> [Work order]: Using the entries that follow, give only the number of lines with the word "asyncio" in them.

Records to use below:

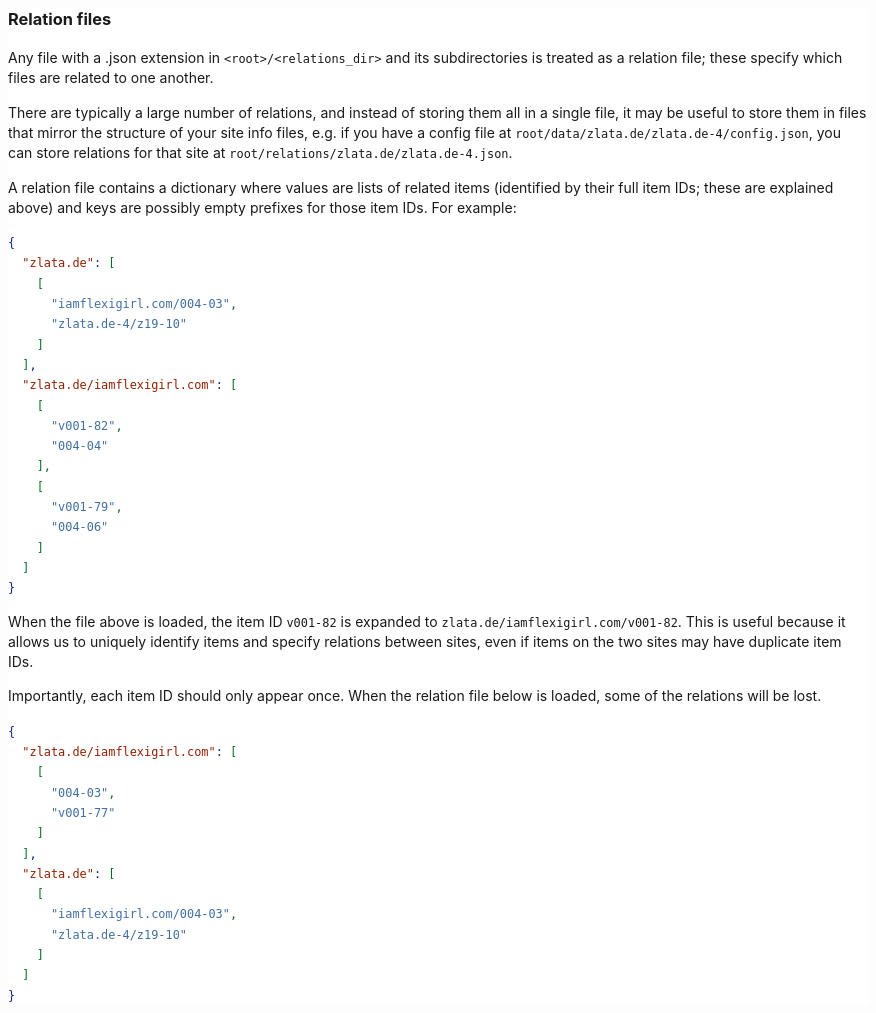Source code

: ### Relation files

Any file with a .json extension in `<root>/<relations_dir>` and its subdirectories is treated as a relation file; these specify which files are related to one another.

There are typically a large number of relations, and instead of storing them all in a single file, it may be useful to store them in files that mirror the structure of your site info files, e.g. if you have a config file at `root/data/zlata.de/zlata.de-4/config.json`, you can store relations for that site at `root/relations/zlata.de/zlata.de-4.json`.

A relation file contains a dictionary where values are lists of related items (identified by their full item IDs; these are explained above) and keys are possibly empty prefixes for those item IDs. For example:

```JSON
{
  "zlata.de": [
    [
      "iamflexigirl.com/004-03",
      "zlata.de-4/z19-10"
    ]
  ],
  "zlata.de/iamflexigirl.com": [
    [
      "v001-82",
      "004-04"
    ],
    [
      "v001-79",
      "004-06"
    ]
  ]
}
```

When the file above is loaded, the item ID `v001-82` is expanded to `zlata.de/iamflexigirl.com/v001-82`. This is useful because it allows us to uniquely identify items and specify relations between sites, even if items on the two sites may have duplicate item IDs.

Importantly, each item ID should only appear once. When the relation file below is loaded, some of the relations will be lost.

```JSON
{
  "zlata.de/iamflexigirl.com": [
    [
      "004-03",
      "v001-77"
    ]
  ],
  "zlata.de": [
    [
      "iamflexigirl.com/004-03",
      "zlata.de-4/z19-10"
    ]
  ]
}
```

End of Records to use.
Records to use below:

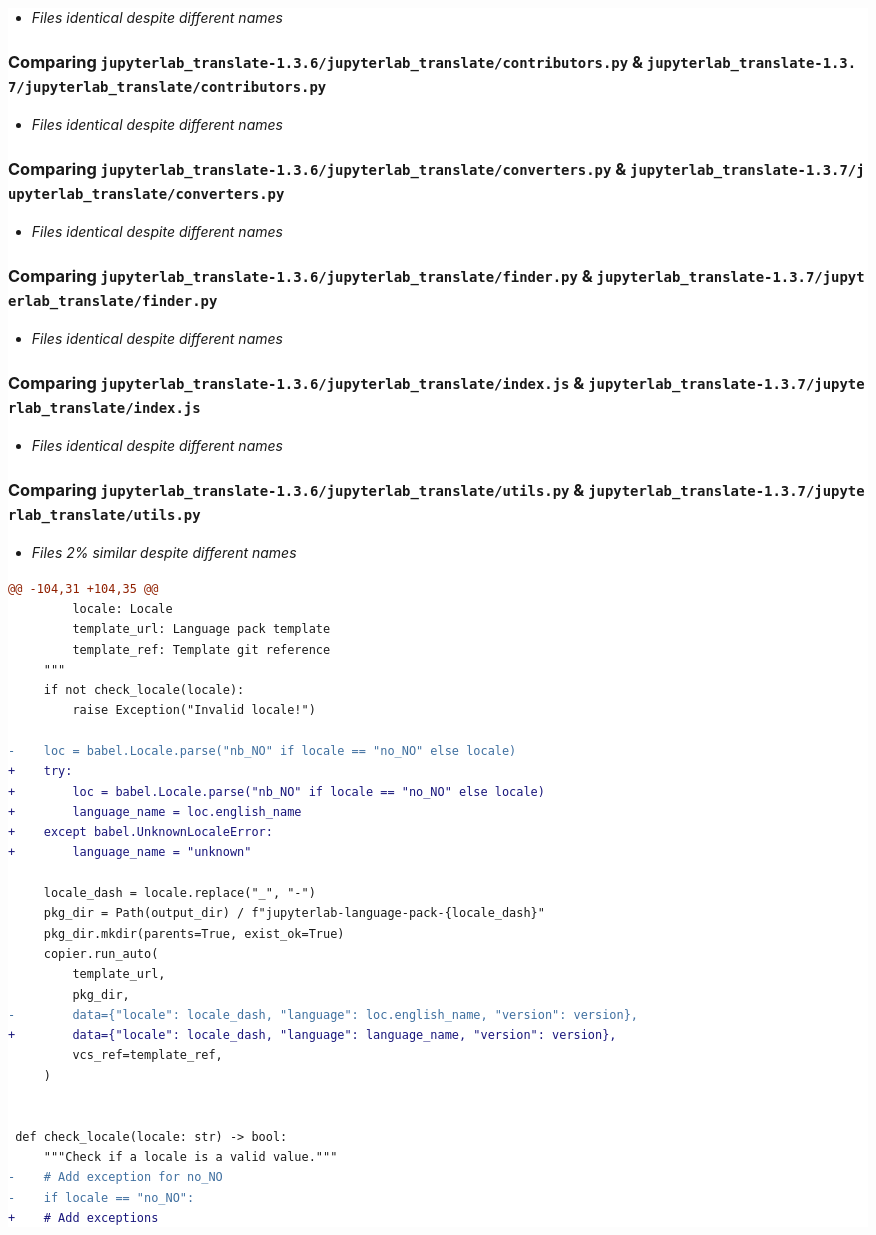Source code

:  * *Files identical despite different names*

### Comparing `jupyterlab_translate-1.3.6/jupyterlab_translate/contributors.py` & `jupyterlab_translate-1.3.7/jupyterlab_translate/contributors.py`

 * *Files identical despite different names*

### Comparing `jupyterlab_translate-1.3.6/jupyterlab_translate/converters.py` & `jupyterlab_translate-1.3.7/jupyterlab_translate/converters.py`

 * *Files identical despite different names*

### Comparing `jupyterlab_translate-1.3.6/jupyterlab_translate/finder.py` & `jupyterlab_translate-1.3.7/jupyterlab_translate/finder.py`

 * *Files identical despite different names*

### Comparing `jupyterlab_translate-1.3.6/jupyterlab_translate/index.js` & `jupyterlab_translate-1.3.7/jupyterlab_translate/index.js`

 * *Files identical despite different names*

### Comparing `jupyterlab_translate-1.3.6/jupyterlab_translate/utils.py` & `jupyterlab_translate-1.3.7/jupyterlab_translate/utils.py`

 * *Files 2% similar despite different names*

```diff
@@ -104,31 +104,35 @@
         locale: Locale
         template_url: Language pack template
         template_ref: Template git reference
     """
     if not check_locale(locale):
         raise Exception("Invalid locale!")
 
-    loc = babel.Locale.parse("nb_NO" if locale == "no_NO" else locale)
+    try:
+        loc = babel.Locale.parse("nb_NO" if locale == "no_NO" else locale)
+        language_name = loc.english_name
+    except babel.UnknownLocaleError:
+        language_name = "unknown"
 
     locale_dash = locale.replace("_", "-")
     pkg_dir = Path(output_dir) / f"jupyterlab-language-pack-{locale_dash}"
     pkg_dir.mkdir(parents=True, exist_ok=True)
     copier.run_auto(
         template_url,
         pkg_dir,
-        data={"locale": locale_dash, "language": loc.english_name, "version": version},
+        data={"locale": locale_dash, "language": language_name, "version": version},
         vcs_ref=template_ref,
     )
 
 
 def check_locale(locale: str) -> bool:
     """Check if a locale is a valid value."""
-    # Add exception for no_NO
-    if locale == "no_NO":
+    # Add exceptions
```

End of Records to use.
Records to use below:

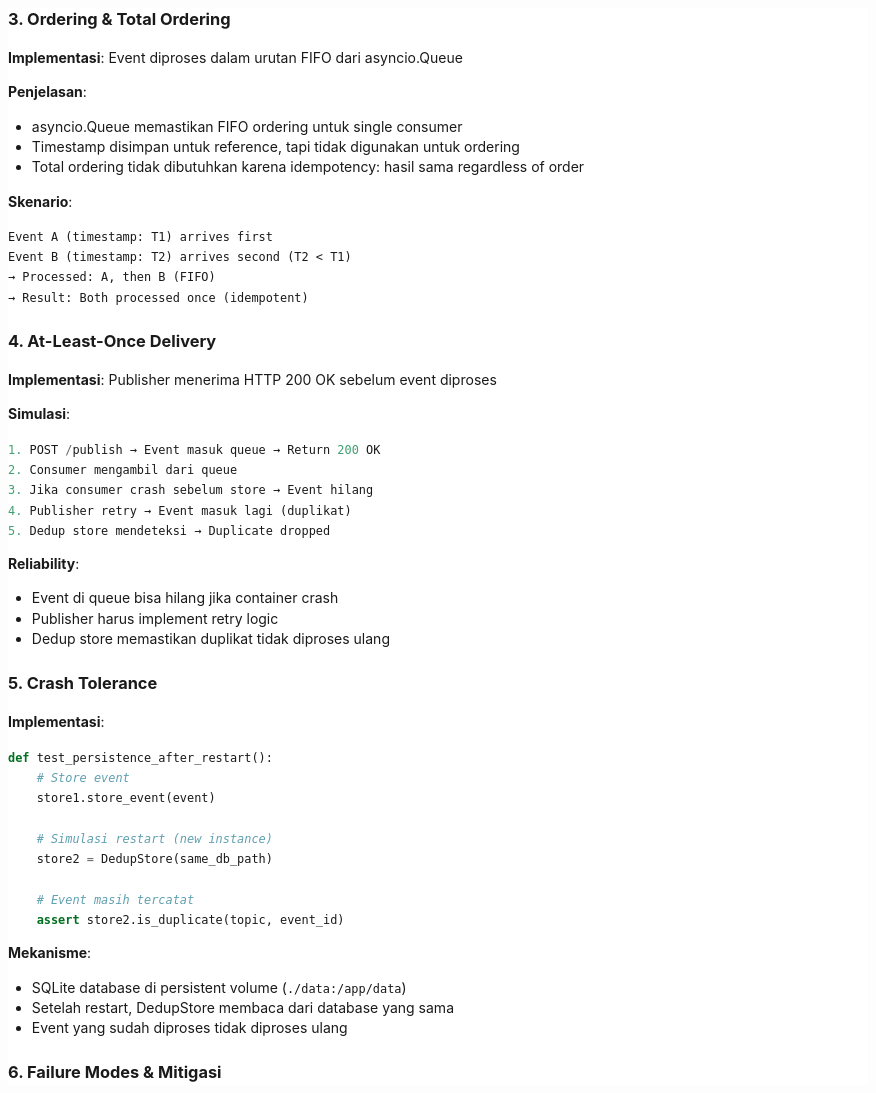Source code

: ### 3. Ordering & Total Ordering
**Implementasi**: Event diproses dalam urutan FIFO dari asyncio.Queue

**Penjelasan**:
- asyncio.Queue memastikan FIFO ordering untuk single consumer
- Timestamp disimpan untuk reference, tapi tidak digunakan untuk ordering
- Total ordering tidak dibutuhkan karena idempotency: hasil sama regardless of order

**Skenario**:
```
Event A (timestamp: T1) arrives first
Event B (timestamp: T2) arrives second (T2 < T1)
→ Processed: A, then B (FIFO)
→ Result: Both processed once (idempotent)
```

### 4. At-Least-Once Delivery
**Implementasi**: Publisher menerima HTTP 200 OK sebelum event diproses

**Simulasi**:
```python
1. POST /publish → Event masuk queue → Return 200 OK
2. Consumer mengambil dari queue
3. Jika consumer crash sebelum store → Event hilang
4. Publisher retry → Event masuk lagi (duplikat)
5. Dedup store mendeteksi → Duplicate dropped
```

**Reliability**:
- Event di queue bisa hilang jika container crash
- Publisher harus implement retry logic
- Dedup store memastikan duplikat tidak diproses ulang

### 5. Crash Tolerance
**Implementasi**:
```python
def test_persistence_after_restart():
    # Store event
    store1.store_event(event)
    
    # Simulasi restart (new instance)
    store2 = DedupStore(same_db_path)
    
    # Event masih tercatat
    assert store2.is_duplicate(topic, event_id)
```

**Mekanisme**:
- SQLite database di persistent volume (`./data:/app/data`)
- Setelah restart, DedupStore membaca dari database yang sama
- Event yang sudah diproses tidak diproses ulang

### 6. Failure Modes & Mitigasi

End of Records to use.

> [Exercise answer]: 2